Stricter rules, 'secret shoppers' greet Medicare sales seasonCarol Gentry
Florida Health News
Published: Thursday, September 25, 2008 at 1:01 p.m.
Last Modified: Thursday, September 25, 2008 at 1:04 p.m.
Insurance agents that enroll Medicare beneficiaries into drug and HMO-style plans are being warned that the rules have changed to protect against marketing abuses and that government agents – "secret shoppers" -- will be watching.
The Centers for Medicare and Medicaid Services is tripling the number of undercover agents it will send to sales events this season, a CMS advisory warns. Last year CMS had 300 secret-shopper events -- many of them in Florida -- and took action on four companies, the agency says.
The new rules, released Sept. 15, apply to the marketing for 2009 enrollment in Medicare drug plans and all-inclusive Medicare Advantage plans, such as HMOs. Plans may begin marketing Oct. 1, with sign-ups allowed beginning Nov. 15.
"It's unfortunate that a few scurrilous salespeople and overzealous regulators are making life more difficult for the rest of us," says The Complete Advisor, a newsletter to agents from North American Life Plans. It urges agents to be "diligent about protecting yourself by staying informed, documenting everything and erring on the side of caution in all of your sales and marketing efforts."

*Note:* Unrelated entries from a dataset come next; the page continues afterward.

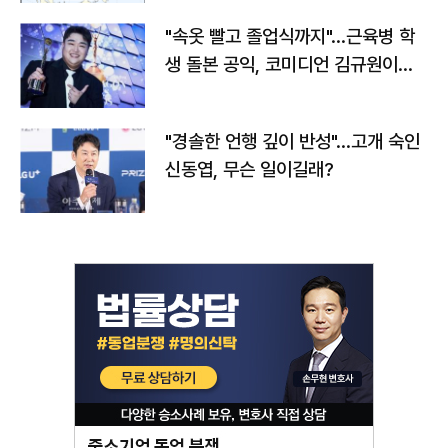
"속옷 빨고 졸업식까지"…근육병 학
생 돌본 공익, 코미디언 김규원이었
다
"경솔한 언행 깊이 반성"…고개 숙인
신동엽, 무슨 일이길래?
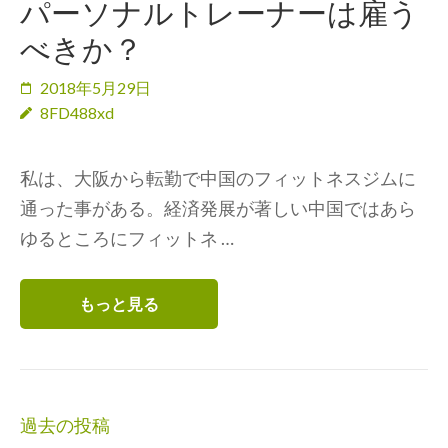
パーソナルトレーナーは雇う
べきか？
2018年5月29日
8FD488xd
私は、大阪から転勤で中国のフィットネスジムに
通った事がある。経済発展が著しい中国ではあら
ゆるところにフィットネ …
もっと見る
投
過去の投稿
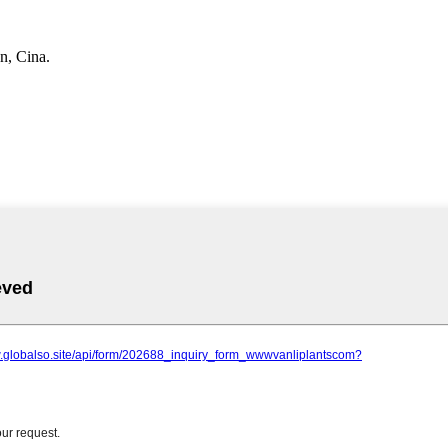
n, Cina.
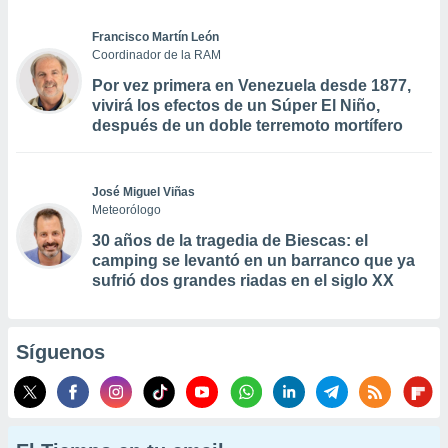
Francisco Martín León
Coordinador de la RAM
Por vez primera en Venezuela desde 1877,
vivirá los efectos de un Súper El Niño,
después de un doble terremoto mortífero
José Miguel Viñas
Meteorólogo
30 años de la tragedia de Biescas: el
camping se levantó en un barranco que ya
sufrió dos grandes riadas en el siglo XX
Síguenos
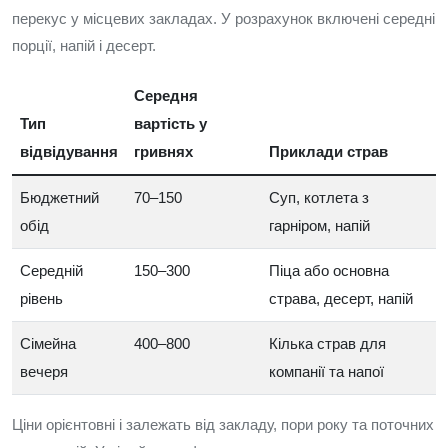
перекус у місцевих закладах. У розрахунок включені середні
порції, напій і десерт.
Середня
Тип
вартість у
відвідування
гривнях
Приклади страв
Бюджетний
70–150
Суп, котлета з
обід
гарніром, напій
Середній
150–300
Піца або основна
рівень
страва, десерт, напій
Сімейна
400–800
Кілька страв для
вечеря
компанії та напої
Ціни орієнтовні і залежать від закладу, пори року та поточних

A news release at the CMS Web site explains that the regulations are intended to "protect Medicare beneficiaries from deceptive or high-pressure marketing tactics…"
Another change that CMS is proposing would also have a major effect on agents. It would not allow plans to give agents big up-front commissions each time they enroll a new member, but would require that the payment be structured so that the agent wins if the member stays in the plan. CMS says this is aimed at removing the incentive to switch a beneficiary from one plan to another – a process known as "churning."
Florida has been the site of some of the most flagrant examples of churning and deceptive sales practices to Medicare beneficiaries, as described in press accounts and Congressional hearings.
While most beneficiaries have not been subjected to abuses and are pleased with their drug and Medicare Advantage plans, CMS says in its releases, "we will monitor activities throughout this year's enrollment period to ensure that beneficiaries are protected from aggressive marketing behavior from agents and brokers."
In addition to the change in commissions, the new regulations say:
--No more cold-calling or telemarketing. An agent may not call a Medicare beneficiary unless that person has contacted the agent first, according to an e-mail from Universal American. "Even then, the agent must set up an appointment with the individual before visiting the person's home," it says.
-- No more meals at sales seminars. Light snacks are OK, but it's the end of the Red Lobster sales talks.
-- No cross-selling. When agents are making presentations on one product, such as a drug plan, they may not push other products, such as an HMO. If the beneficiary wants information on the HMO, the agent must schedule another appointment to allow "a 48-hour cooling-off period."
-- No selling materials in certain areas, such as clinic waiting rooms, dialysis centers, pharmacy counters, or educational seminars.
CMS has told plans it will check on their ads in print and broadcasts and review recordings of enrollment calls to make sure companies are complying with the new regulations.